**SELECTION**
------------------------------
On March 24, Stanford Social Innovation Review columnist Sean Stannard-Stockton wrote a propitiously timed article entitled “Kiva.org: Made to Stick,” wherein he referred to Kiva.org as the gateway drug to social investing. In his article, he asks how Kiva was able to impel individuals to become social lenders, and attributes some of their success to the concept of “stickiness.” In a nutshell, simple ideas that are at once unexpected, concrete, credible, emotive, and draw on anecdotes, can have the most powerful effect on human engagement, and even addiction.
But at a deeper level, what it is about Kiva.org, and its site design, that has enabled it to successfully mobilize millions of crowd-sourced dollars from diverse global lenders, all for zero-percent returns? On March 30, 2010 I released a working paper based on research done in the Cooperation Group at Harvard University’s Berkman Center for Internet & Society entitled “Kiva.org: Crowd-Sourced Microfinance and Cooperation in Group Lending,” that attempts to unpack the specific modalities in Kiva.org site design that foster unexpected cooperation and coordination between disparate individuals to provide zero-interest, online peer-to-peer loans.
Microfinance literature often highlights the benefits of borrowing groups. However, such literature is focused on the advent and benefits of borrower-group organization, the uses of social ties and pressure for the purpose of lowering default rates. Little, if any, literature comprehensively covers the dynamics of group lending within the context of cooperative Internet-based peer-to-peer microfinance.
Whereas traditional microfinance is one-to-one or one-to-many, models such as Kiva.org have popularized “crowd-sourced microfinance,” or many-to-one and many-to-many platforms for international capital allocation and distribution.
In late 2008, Kiva.org debuted a site feature called “Lending Teams,” allowing individuals to create teams, define teams as “open” or “closed” groups, and categorize them according to various forms of identity. What emerged was an online lending environment in which individuals could assign loans to given groups, and a lending environment in which teams of varying size, openness, and categorization were performing better and worse along a number of metrics such as number of loans provided, per capita lending, and average loan amount. An individual’s self-identifying choice within Kiva.org Lending Teams was apparently linked to lending participation and performance.
------------------------------
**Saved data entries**
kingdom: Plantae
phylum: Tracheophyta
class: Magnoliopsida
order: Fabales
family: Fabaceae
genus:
------------------------------
**OBJECTIVE**
In the Kiva.org article, when did the site debut its "Lending Teams" feature? Please leave the records aside, since they are not needed.

**SOLUTION TO THE EXERCISE**
In late 2008.